> _TASK TO CARRY OUT_:
Report every line of the data where the string "Full" appears.

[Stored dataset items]

▼

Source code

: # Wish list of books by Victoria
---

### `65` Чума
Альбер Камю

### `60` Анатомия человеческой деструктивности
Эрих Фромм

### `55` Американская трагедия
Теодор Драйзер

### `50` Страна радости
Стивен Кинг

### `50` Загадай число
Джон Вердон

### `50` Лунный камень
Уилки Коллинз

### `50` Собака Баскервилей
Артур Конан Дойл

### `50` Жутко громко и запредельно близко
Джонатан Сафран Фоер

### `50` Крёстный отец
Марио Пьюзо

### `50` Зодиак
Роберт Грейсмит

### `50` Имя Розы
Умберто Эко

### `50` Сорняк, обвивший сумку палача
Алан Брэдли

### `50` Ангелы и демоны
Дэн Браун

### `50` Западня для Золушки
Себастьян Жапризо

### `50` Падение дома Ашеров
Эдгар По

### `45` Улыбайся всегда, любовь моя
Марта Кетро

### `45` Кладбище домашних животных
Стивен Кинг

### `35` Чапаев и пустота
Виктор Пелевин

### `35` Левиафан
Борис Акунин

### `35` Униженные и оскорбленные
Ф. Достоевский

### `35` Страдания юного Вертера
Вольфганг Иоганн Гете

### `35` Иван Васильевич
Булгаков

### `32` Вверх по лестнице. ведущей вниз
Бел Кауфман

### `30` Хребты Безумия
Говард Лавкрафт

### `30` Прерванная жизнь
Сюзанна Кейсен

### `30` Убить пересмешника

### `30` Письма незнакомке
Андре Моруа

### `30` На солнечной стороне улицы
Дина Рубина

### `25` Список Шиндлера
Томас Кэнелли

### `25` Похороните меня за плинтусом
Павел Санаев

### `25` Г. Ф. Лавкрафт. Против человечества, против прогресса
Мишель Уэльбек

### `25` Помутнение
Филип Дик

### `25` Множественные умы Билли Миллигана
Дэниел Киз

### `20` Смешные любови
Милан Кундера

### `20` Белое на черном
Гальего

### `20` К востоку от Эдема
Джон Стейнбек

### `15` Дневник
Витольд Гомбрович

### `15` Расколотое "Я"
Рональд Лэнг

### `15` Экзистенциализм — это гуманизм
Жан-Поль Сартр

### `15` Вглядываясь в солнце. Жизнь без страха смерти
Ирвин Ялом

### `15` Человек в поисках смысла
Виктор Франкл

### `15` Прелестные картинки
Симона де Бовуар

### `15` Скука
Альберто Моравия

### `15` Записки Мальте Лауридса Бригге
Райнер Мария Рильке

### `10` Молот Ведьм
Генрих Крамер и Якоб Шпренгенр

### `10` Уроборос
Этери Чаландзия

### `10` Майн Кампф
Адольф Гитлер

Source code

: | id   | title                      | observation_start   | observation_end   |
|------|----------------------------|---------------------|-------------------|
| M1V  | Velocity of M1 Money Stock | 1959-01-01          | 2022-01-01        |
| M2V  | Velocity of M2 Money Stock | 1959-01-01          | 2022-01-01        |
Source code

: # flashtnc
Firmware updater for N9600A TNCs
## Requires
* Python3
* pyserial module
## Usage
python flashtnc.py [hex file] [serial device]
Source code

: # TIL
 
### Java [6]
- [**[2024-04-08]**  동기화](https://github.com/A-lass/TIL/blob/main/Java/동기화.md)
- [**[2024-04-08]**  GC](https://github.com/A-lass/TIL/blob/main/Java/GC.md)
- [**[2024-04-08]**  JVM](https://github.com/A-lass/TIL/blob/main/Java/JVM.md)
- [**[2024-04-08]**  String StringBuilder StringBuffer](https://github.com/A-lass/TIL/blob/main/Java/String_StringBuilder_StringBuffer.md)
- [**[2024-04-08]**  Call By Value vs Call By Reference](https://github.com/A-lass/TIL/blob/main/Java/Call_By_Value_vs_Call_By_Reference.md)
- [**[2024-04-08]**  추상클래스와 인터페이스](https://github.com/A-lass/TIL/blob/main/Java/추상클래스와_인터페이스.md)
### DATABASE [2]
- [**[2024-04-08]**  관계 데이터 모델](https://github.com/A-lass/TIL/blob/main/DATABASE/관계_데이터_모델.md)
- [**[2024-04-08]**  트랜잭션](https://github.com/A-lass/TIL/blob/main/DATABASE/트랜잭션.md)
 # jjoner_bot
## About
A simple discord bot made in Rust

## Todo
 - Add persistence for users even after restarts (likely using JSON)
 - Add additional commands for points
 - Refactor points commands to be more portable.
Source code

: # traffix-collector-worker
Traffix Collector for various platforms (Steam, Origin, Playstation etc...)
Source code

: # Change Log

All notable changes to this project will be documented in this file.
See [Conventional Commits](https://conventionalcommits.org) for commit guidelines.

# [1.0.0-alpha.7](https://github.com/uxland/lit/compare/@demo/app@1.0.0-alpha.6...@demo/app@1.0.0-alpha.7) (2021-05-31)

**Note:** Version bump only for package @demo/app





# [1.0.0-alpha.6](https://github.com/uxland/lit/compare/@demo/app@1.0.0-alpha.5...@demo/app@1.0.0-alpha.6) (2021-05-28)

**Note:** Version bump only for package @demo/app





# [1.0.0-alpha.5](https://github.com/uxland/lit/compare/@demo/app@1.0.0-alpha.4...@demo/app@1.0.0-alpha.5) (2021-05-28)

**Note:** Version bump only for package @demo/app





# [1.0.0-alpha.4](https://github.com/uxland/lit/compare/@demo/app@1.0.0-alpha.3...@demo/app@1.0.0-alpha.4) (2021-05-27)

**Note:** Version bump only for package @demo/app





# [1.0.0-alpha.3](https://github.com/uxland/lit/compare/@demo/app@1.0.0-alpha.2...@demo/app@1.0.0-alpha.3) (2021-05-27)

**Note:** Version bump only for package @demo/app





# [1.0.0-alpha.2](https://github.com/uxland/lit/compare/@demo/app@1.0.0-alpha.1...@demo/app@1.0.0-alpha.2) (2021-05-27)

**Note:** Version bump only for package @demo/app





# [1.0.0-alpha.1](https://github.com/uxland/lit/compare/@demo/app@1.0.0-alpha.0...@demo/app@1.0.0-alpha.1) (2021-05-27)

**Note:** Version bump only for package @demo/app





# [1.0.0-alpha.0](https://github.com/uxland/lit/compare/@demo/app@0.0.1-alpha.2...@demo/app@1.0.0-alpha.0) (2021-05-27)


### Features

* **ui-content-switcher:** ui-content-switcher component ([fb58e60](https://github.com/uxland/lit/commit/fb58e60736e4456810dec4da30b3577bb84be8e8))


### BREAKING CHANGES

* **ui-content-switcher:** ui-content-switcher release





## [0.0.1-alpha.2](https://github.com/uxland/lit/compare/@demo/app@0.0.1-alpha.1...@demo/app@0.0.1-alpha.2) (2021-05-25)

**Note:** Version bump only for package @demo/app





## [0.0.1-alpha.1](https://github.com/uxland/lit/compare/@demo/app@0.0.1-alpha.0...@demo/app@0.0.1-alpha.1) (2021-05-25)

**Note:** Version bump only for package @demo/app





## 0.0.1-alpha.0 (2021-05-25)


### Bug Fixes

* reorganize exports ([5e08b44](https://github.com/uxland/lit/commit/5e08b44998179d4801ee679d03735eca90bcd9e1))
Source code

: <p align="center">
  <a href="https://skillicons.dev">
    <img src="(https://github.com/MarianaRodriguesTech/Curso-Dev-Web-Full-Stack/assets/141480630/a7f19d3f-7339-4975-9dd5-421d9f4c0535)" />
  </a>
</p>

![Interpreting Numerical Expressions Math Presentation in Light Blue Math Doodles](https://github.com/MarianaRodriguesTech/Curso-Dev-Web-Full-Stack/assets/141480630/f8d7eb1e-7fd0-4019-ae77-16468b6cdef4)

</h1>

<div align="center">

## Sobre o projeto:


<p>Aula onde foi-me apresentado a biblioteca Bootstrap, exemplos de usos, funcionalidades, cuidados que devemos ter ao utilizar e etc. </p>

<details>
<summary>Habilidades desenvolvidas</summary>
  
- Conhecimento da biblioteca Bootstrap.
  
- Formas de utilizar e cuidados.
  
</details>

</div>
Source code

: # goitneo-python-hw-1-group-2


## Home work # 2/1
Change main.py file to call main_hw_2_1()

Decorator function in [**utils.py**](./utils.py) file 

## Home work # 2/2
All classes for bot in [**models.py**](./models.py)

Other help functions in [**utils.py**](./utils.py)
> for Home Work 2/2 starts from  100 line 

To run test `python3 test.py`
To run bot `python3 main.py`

▲

> _TASK SOLUTION_:
    <img src="(https://github.com/MarianaRodriguesTech/Curso-Dev-Web-Full-Stack/assets/141480630/a7f19d3f-7339-4975-9dd5-421d9f4c0535)" />
![Interpreting Numerical Expressions Math Presentation in Light Blue Math Doodles](https://github.com/MarianaRodriguesTech/Curso-Dev-Web-Full-Stack/assets/141480630/f8d7eb1e-7fd0-4019-ae77-16468b6cdef4)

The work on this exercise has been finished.